Older or cheaper guitars will often only have two wires running out of a humbucker— the “input” wire of the first coil and the “output” of the second coil; if that is the case with your pickup, you will not be able to split the coils without physically altering the pickup, which is tricky to do. Most brand-name pickups you buy (and, as of late, more and more stock pickups) will come with four wires — two for each coil — which does allow for all the possible combinations of wiring.

Telecaster neck pickups deserve a special mention. They’re unique in that they sit under a metal cover, which is connected to ground. This means that if you try to wire telecaster pickups in series, you’ll be effectively grounding your signal, and the whole thing won’t work.

Luckily, as is the pattern with Fender design issues, this is pretty easy to work around — there’s a small solder joint on the underside of the pickup connecting the grounded cover (central pad) to the pickup input (leftmost pad, if looking at the pickup with the wires coming off the bottom). You’ll need to cut or desolder that connection and attach a third, grounding wire to the central pad that you’ll connect to the common ground in your circuit:

To get a separate “input” wire for your Tele neck pickup, you’ll need to get rid of the solder joint between the ground wire and the metal cover, and attach a new ground wire to the central pad.

Entries drawn from a dataset
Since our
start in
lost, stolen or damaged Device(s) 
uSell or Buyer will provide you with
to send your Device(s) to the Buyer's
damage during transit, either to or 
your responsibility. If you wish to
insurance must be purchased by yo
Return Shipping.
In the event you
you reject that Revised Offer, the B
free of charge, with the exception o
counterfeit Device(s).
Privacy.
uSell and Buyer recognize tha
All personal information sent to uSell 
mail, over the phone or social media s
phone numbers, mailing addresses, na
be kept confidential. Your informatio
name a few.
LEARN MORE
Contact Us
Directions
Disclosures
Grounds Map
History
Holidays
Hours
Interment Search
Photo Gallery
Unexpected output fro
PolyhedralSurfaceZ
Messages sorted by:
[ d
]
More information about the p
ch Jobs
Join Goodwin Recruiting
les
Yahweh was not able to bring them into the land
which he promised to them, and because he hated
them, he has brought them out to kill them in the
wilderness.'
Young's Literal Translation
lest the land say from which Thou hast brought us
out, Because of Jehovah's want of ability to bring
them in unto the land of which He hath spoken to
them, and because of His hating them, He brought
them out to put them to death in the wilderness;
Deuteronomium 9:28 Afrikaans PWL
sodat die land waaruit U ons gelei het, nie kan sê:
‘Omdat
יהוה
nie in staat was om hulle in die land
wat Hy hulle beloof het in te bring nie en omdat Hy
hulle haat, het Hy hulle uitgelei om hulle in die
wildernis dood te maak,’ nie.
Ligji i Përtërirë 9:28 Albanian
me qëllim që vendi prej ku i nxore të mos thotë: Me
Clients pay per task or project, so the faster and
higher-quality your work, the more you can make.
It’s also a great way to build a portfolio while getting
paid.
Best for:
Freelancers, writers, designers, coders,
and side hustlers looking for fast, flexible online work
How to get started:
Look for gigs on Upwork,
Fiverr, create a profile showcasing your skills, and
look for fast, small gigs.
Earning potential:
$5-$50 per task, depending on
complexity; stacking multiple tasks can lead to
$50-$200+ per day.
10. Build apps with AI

--

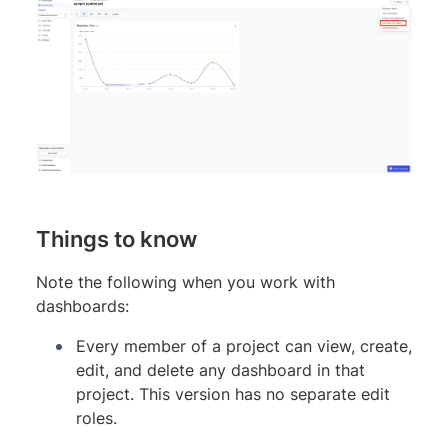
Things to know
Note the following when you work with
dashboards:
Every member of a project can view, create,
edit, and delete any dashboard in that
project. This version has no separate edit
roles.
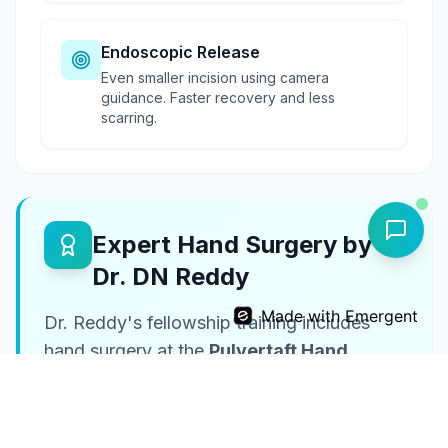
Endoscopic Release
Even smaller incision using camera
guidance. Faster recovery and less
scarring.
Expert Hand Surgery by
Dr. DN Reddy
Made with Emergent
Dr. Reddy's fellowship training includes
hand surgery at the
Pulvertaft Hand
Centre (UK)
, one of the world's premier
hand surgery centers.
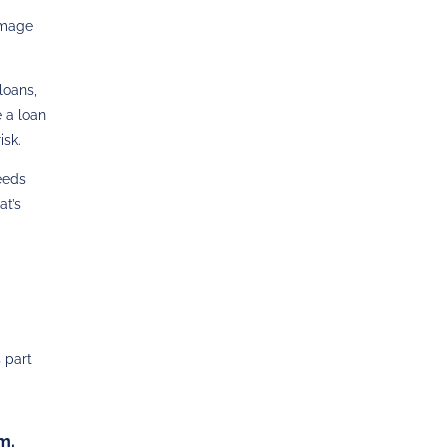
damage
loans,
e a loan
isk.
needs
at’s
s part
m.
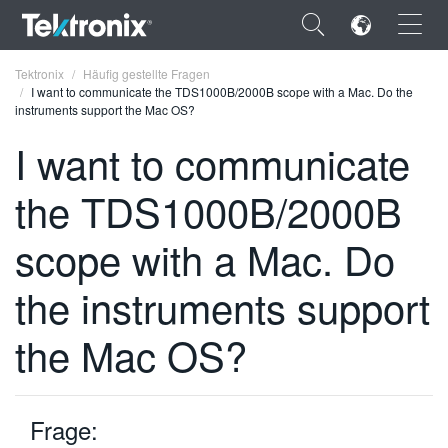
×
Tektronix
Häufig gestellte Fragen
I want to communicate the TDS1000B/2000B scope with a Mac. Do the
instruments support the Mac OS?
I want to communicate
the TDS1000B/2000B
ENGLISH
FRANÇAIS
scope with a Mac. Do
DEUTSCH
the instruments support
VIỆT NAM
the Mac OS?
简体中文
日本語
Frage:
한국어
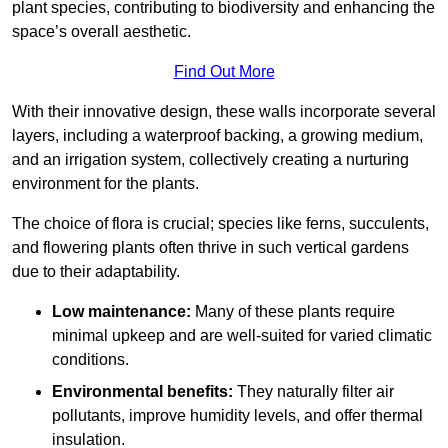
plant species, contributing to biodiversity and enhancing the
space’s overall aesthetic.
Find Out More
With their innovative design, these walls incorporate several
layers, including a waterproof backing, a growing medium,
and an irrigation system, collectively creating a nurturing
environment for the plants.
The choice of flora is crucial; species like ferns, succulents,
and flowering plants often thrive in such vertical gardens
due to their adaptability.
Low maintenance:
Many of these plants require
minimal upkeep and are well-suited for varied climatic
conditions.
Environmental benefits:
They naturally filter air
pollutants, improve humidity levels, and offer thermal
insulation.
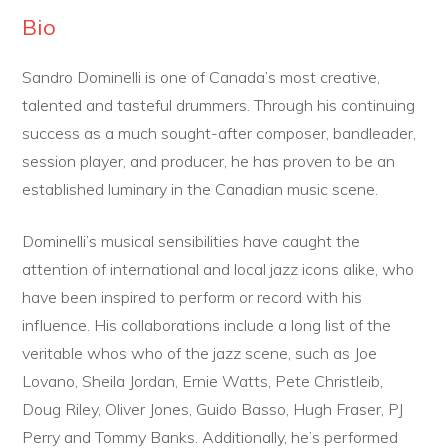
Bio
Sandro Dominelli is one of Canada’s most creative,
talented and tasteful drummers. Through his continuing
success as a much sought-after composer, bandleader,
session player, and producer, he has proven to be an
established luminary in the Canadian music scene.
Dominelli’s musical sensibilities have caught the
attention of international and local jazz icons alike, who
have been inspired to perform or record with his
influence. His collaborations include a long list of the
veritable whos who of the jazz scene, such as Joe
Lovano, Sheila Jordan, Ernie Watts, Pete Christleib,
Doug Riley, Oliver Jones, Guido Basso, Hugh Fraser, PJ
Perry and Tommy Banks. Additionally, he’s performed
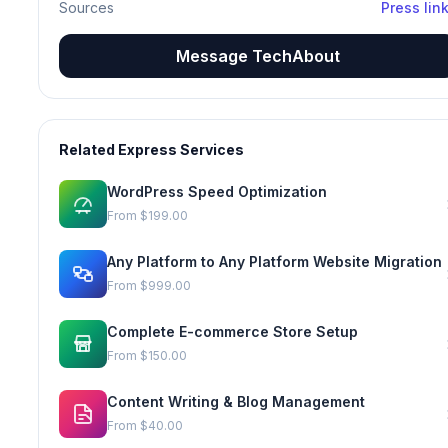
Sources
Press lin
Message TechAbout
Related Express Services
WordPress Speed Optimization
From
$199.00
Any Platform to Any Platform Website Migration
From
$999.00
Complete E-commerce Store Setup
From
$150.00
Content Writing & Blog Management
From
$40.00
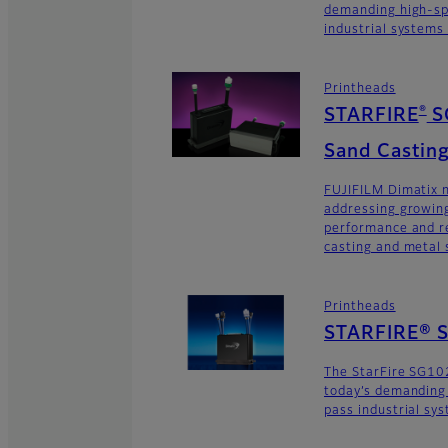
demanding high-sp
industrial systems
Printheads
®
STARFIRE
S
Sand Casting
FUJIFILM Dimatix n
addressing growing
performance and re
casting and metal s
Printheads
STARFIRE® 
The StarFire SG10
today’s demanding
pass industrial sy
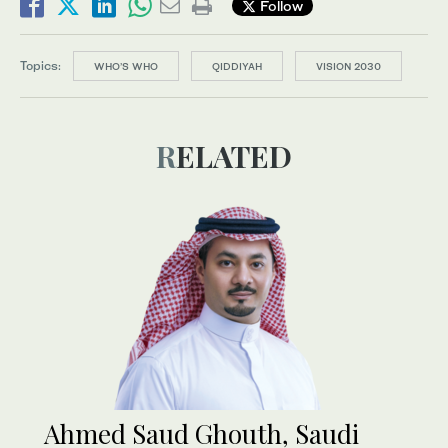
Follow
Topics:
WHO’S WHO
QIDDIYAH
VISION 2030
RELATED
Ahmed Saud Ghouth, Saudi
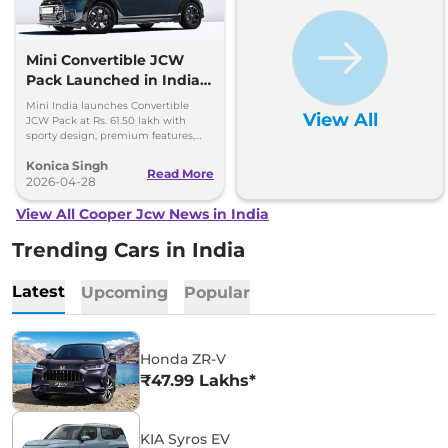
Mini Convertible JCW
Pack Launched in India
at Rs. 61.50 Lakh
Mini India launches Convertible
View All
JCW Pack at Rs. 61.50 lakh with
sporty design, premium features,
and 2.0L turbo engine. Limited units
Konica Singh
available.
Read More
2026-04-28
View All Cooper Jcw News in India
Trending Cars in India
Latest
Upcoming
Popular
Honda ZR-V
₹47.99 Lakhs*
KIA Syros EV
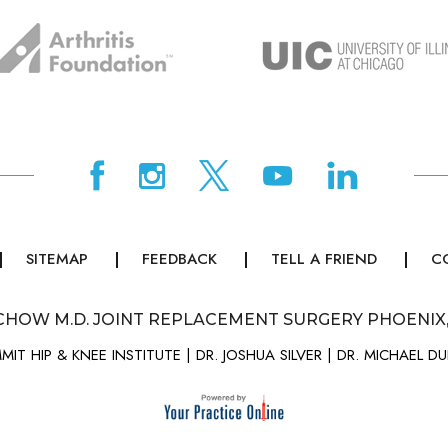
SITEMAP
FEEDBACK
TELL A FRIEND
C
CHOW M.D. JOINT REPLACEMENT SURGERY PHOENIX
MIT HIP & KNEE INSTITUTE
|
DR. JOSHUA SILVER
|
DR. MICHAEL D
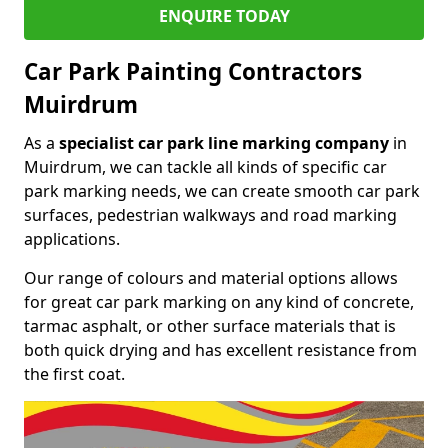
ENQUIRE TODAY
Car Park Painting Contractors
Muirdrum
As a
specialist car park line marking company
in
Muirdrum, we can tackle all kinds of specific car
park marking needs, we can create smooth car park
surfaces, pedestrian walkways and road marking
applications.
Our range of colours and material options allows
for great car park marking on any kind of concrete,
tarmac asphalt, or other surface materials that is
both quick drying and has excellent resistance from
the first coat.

...

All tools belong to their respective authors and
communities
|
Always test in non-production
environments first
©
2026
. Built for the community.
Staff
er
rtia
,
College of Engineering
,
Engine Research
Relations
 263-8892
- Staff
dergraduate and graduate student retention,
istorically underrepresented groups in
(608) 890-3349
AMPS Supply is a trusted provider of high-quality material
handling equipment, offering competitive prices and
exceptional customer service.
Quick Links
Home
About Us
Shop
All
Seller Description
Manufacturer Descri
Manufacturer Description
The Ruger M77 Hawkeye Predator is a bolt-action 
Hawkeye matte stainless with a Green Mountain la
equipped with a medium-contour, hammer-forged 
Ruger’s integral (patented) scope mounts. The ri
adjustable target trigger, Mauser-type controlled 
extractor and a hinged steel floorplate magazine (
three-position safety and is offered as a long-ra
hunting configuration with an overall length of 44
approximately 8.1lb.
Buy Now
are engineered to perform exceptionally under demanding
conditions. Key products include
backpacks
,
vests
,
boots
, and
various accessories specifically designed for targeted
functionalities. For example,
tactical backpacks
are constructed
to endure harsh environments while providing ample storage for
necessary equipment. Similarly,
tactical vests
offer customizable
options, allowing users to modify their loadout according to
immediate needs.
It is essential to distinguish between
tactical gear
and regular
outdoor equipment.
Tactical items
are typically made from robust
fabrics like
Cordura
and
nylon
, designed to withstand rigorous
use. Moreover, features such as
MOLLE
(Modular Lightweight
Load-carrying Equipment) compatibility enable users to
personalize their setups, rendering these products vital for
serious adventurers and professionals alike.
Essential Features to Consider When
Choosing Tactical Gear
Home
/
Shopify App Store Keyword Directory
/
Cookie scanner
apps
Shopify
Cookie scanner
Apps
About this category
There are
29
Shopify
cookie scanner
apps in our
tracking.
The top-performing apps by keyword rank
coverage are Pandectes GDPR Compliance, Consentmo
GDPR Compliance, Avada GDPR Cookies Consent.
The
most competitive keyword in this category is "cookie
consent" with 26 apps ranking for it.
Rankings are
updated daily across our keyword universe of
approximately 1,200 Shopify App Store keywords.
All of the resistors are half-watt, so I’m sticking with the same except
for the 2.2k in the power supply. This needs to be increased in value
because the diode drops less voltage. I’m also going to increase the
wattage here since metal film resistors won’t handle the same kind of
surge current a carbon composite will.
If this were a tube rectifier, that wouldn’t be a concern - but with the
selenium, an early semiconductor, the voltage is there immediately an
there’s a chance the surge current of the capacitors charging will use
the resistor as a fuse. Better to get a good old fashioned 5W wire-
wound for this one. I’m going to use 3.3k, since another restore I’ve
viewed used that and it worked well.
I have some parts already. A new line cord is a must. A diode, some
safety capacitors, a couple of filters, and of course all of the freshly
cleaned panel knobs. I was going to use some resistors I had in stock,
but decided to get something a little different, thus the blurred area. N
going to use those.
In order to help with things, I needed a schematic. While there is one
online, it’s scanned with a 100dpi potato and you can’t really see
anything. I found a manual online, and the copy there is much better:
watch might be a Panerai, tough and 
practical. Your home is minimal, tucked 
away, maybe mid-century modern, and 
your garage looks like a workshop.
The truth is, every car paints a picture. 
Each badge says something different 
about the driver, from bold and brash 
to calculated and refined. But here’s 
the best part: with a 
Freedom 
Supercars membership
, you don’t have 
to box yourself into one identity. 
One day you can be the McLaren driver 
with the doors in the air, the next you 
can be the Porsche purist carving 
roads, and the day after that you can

• [List of tasks]
A - Decide whether each statement agrees with the pickup passage, answering yes or no and quoting the words from the passage that settle it. (i) Telecaster neck pickups sit under a metal cover that is connected to ground. (ii) Most brand-name pickups come with only two wires. (iii) The solder joint that connects the grounded cover to the pickup input is on the top of the pickup.
B - Please locate every line in the entries above that contains the string "these", and copy each of those lines.

• [Exercise results]
A -
(i) Yes: "They’re unique in that they sit under a metal cover, which is connected to ground."
(ii) No: "Most brand-name pickups you buy (and, as of late, more and more stock pickups) will come with four wires — two for each coil"
(iii) No: "there’s a small solder joint on the underside of the pickup"

B -
With their innovative design, these walls incorporate several
Many of these plants require
personalize their setups, rendering these products vital for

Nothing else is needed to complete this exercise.